Presto! 10-minute Calzones
Courtesy of Real Simple magazine
Few things scare a busy person away from a recipe more than the word yeast. Sure, fresh bread is a beautiful thing, but who wants to wait almost an hour for a ball of dough to double in size? This calzone recipe requires none of the wait. The frozen dough (found next to frozen pie shells in most supermarkets) eliminates the labor behind the crust but tastes as good as homemade. Extra bonus: Kids love poking the calzones open to see what's inside. Serve with a green salad.
Prep time: 10 minutes
Total time: 45 minutes
Makes 4 servings
• 1 pound bag frozen pizza dough, thawed
• 6-ounce package pepperoni, chopped
• 1 cup ricotta
• 1 cup shredded mozzarella
• 2 tablespoons olive oil
• 16-ounce jar pasta sauce, such as marinara
• Grated Parmesan
• Heat oven to 400° F.
• Cut the dough into quarters and shape into 4 balls. Set aside.

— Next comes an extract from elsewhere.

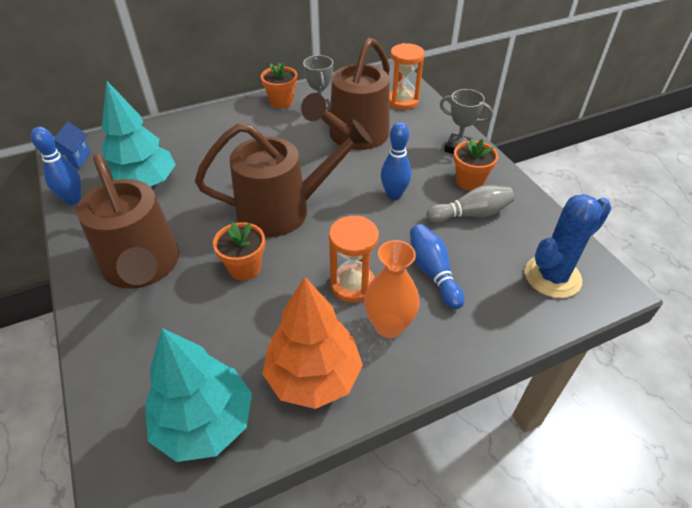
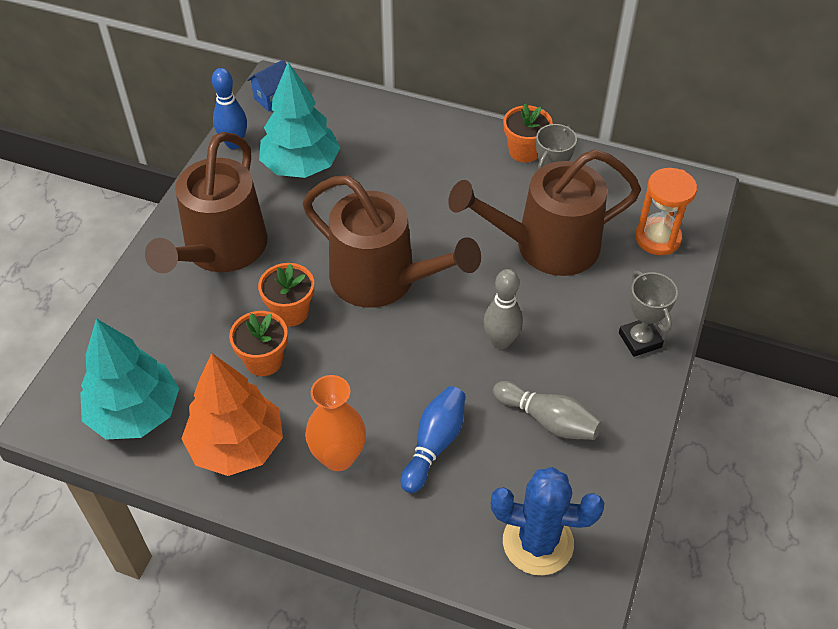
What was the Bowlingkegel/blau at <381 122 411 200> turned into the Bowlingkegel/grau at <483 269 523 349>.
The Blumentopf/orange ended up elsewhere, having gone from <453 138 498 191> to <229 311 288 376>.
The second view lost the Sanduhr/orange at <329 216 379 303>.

• In a medium bowl, mix the pepperoni, ricotta, and mozzarella. Roll or pull each ball into a 7-inch circle.
• Spoon 1/4 of the pepperoni filling onto the center of each. Fold over and pinch the edges together. • Place on a baking sheet and brush with the oil. Bake for 30 minutes, or until golden.

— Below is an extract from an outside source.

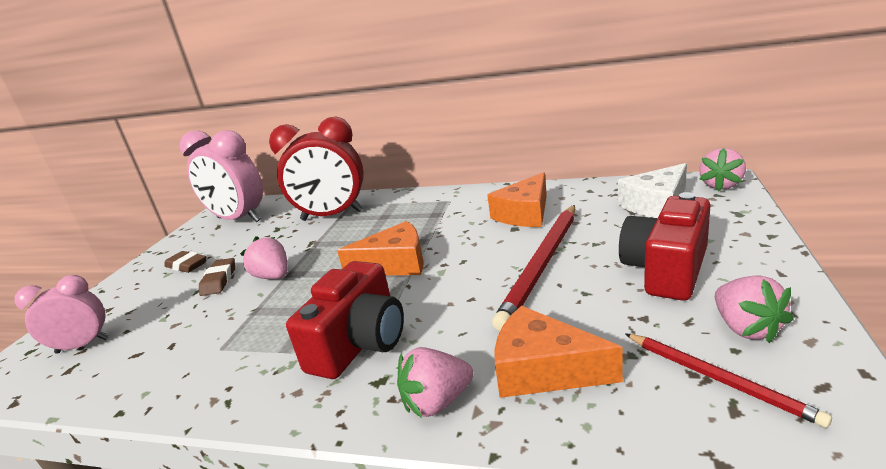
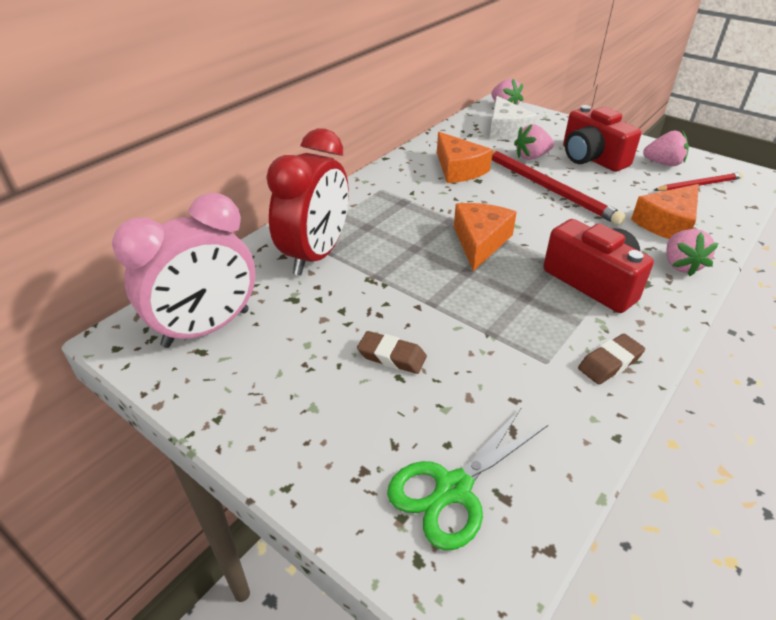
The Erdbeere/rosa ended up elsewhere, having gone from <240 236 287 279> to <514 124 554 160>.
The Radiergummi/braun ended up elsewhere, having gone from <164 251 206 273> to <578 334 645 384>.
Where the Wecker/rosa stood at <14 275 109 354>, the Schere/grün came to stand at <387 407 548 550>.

• Meanwhile, heat the sauce, then spoon it over the calzones. Top with the Parmesan.
Express Shrimp & Sausage Jambalaya
Courtesy of Eating Well magazine
This ultra-quick rice dish does not sacrifice the traditional smoky and spicy complex flavors of the Cajun original. Andouille sausage brings its own spiciness to the mix, however, a low-fat kielbasa works as well if you add a pinch of crushed red pepper. Serve with steamed greens to complete the meal.
• 1 teaspoon canola oil
• 8 ounces andouille sausage or low-fat kielbasa, cut into 1/4-inch-thick slices
• 16-ounce bag frozen pepper-onion mix
• 14½-ounce can reduced-sodium chicken broth
• 2 cups instant brown rice
• 8 ounces shrimp (26-30 per pound), peeled and deveined
1. Heat oil in a large heavy soup pot or Dutch oven over medium high-heat. Add sausage and pepper-onion mix; cook, stirring occasionally, until the vegetables soften, 3 to 5 minutes.

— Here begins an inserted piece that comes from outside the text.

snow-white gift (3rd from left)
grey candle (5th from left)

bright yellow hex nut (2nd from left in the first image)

2. Add broth to the pan and bring to a boil. Add rice, stir once, cover and cook for 5 minutes. Add shrimp and stir to incorporate. Remove from the heat and let stand, covered, until the shrimp are opaque and cooked through, 5 to 6 minutes. Fluff with a fork and serve immediately.
Makes 4 servings
Per serving: 324 calories; 6 g fat (0 g sat, 1 g mono); 86 mg cholesterol; 42 g carbohydrate; 23 g protein; 3 g fiber; 621 mg sodium.
Nutrition bonus: Vitamin C (20 percent daily value).